Rishma Dunlop’s Reading Like a Girl (2004)
When I first read this poetry collection in 2011, I marked completely different passages.
Then, I was struck by Lector in Fabula: “I am reading in a school of dreams, / a lost girl in a night’s tale, wandering through / a jardin d’essais, underfoot, the crunch of pale / green lichen on the forest floor.”
Now, I scribble down these lines from the same poem: “Tonight, I’ll turn the pages of the book again / my hands inside the spine, reading the places / where memory doesn’t work.”
Then, I marked some verses which I read through quickly now. Now, I copy lines from “Saccade”: “Everything stories you.
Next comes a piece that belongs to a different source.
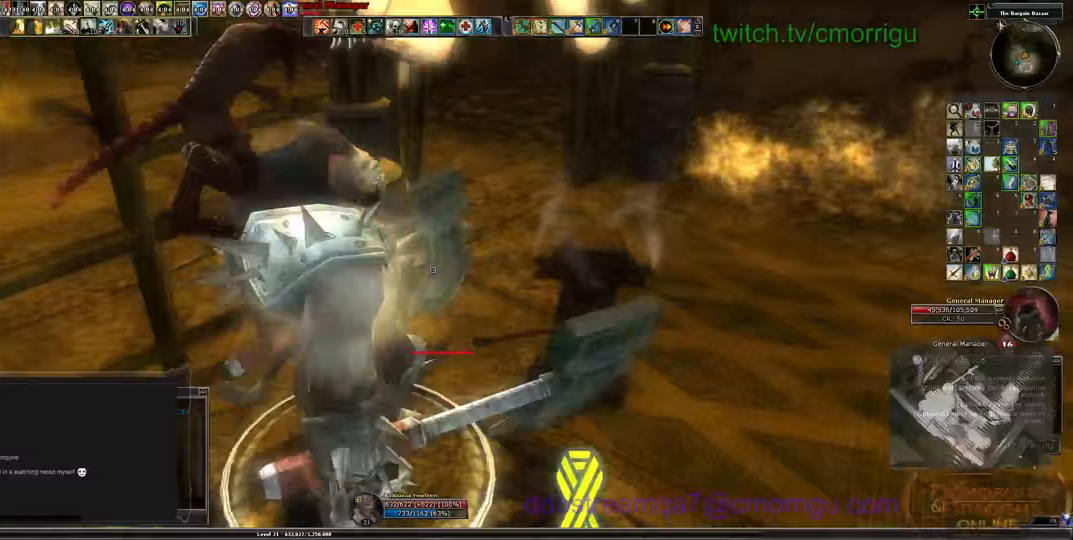
{"keys": [], "events": [[133, "3", "down"], [300, "3", "up"]]}
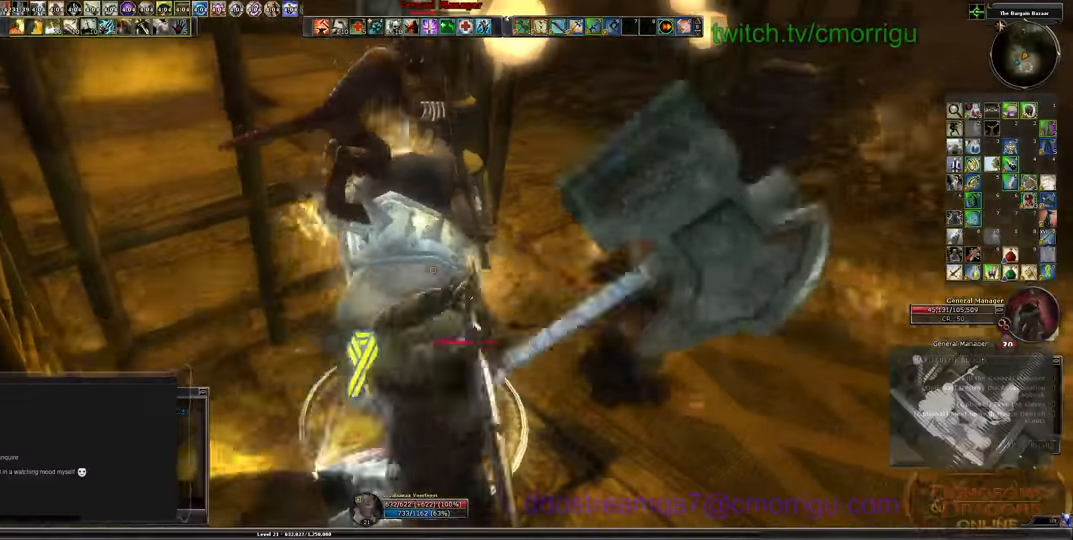
{"keys": [], "events": []}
You take Rilke at his word. / Take it everywhere. Wonderland signs.”
And, so, I know that I can reread this one many more times, marvelling at different parts of each journey.
Kevin Irie’s Angel Blood: The Tess Poems (2004)
I first learned of Irie’s poems when Viewing Tom Thomson: A Minority Report was nominated for the 2013 Toronto Book Award.
But because I had found Thomas Hardy’s Tess of the D’Urbervilles (1891) such a memorable story, it was this early book of his poems which I yearned to read.
This shaping of self, shaping of solitude: it’s a beautiful volume and a striking homage to a powerful novel.
This story of “[a] woman gone missing / from her own life”.
Rabindranath Maharaj’s Homer in Flight (1997)
“All artists are strugglers.”
Homer has arrived in Canada, desperate for a sense of promise, absent for him in his homeland, Trinidad.
Whether his duties in the workplace, his ragtag assembly of home furnishings, his fledgling and established relationships (friendships or romances) in Toronto, the writing is exacting and detailed.
Readers ride the bus with Homer in the mornings and share his sleepless nights as well, coming to understand the peculiar kind of racism exhibited in Canada, struggling to balance that with his overwhelming desire to belong.
Marcelino Truong’s Saigon Calling: London 1963-75 (2015; Translated by David Homel, 2017)
A follow-up to Such a Lovely Little War: Saigon 1961-63, this volume’s format is consistent although innocence fades as the children grow.
In London, they are Frogs and they look too Chinese, but their mother is more stable away from Vietnam but their Vietnamese father is uncomfortable with his political work.
But, the Beatles.
Readers glimpse the subtleties of the conflict-simmering-beneath-the-conflict back in Vietnam, with news exchanged between their father’s remaining family members and the new Londoners, the conflict always present but, strangely, far away too.
An abrupt summary in the final pages is unsatisfying (and sad); I would have rather had more volumes instead.